Passage to read —
-------
Thinking about checks and balances

Is it possible to calculate the return on investment on information technology? Perhaps more importantly, should companies even try?

If we were to give out Oscars for IT economists, the person(s) who figures out how to measure IT performance more accurately would be a sure winner. It is a tough role and no one really knows what the "new economy" is currently doing to companies' competitiveness.

When considering IT's productivity-enhancing power, most people's first thoughts are about how technology has cut legions of clerks, warehousemen, middle managers and other workers over the past decade or so. But many now argue that a new stage is opening up in which business enhancements come not from using technology to cut costs, but rather to provide tools for the core of the workforce in the new economy, and for the army of higher-paid technical, professional and managerial employees where productivity computerisation so far has been scarcely touched.

During a recent Rust Roundtable session the debate ranged from how to measure computer productivity gains, to ROI, to IT scrutiny, to RIP.
-------
Material provided —
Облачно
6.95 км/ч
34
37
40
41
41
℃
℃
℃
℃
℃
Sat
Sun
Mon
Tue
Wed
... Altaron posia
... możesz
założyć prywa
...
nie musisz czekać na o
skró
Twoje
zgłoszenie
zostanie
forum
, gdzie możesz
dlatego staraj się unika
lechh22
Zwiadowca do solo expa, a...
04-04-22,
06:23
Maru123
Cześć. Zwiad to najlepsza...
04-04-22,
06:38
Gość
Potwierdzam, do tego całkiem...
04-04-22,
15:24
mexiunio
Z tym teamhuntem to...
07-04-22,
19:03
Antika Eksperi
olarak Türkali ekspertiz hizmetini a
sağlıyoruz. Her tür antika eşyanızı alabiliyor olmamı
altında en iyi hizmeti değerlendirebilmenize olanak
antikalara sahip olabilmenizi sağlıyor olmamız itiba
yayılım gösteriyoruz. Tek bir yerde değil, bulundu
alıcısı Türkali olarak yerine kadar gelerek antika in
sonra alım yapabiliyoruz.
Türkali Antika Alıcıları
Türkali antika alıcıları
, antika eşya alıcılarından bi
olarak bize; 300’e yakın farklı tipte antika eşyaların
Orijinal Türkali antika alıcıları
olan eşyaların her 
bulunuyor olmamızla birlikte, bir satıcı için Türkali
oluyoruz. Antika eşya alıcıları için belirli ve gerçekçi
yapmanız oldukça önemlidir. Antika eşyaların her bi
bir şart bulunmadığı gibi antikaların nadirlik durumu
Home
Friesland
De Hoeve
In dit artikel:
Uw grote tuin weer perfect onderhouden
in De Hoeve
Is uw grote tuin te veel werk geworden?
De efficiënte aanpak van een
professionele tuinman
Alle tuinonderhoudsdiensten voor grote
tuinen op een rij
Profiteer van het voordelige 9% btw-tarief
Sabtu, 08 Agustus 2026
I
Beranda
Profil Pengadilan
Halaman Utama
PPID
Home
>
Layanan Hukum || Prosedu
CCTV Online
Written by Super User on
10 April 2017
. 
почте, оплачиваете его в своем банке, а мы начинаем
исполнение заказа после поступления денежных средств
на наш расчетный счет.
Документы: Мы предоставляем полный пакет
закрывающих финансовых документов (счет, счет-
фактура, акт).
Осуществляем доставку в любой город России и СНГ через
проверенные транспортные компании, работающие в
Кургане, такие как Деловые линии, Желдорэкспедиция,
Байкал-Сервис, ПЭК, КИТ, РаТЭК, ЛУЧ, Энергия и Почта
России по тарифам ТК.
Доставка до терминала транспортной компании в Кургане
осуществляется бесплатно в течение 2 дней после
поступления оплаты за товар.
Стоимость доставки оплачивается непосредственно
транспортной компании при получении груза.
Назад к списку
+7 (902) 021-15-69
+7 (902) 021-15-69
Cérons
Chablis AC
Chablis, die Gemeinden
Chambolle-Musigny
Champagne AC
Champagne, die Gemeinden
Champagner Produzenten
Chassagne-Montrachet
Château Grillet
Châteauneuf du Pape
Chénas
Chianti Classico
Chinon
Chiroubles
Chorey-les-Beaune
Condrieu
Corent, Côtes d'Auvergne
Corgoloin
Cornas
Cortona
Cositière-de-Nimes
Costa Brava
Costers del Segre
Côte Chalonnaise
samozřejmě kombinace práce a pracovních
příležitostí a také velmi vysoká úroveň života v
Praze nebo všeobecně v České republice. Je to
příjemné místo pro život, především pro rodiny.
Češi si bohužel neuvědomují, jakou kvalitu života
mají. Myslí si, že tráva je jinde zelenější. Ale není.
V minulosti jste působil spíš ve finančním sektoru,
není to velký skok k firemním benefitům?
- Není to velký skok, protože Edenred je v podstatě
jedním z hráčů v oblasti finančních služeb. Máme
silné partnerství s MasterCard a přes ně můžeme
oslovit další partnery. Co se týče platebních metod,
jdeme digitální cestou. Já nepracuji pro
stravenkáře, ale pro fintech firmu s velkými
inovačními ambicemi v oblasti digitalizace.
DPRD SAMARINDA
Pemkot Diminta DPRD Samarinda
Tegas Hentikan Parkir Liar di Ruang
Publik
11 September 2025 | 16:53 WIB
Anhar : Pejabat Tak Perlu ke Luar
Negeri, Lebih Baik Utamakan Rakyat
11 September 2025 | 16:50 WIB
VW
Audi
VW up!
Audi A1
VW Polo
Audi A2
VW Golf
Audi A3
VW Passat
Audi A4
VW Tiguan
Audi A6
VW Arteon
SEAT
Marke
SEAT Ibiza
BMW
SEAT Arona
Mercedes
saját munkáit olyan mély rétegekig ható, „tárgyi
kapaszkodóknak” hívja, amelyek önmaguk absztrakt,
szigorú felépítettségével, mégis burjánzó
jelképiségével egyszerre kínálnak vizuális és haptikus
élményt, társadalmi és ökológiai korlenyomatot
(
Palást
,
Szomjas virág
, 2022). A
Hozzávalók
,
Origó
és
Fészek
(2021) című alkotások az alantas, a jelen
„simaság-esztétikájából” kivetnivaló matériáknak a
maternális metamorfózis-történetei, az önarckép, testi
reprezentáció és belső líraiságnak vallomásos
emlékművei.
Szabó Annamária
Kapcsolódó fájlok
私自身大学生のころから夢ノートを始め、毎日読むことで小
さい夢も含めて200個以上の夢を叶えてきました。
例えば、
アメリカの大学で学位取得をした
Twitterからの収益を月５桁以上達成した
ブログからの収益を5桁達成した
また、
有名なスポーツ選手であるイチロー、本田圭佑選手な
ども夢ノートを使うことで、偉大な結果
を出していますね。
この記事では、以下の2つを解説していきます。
-------
Activity 1 —
Print everything in the passage on IT productivity from "Thinking about checks" down to "to companies' competitiveness.", without changing a word.
Activity 2 —
Rename "Sat" as "Saturday" in the rows from their start down to the line containing "Zwiadowca do solo expa, a...", both ends included. Give back only those lines, with nothing else altered.

Your response 1 —
Thinking about checks and balances

Is it possible to calculate the return on investment on information technology? Perhaps more importantly, should companies even try?

If we were to give out Oscars for IT economists, the person(s) who figures out how to measure IT performance more accurately would be a sure winner. It is a tough role and no one really knows what the "new economy" is currently doing to companies' competitiveness.

Your response 2 —
Облачно
6.95 км/ч
34
37
40
41
41
℃
℃
℃
℃
℃
Saturday
Sun
Mon
Tue
Wed
... Altaron posia
... możesz
założyć prywa
...
nie musisz czekać na o
skró
Twoje
zgłoszenie
zostanie
forum
, gdzie możesz
dlatego staraj się unika
lechh22
Zwiadowca do solo expa, a...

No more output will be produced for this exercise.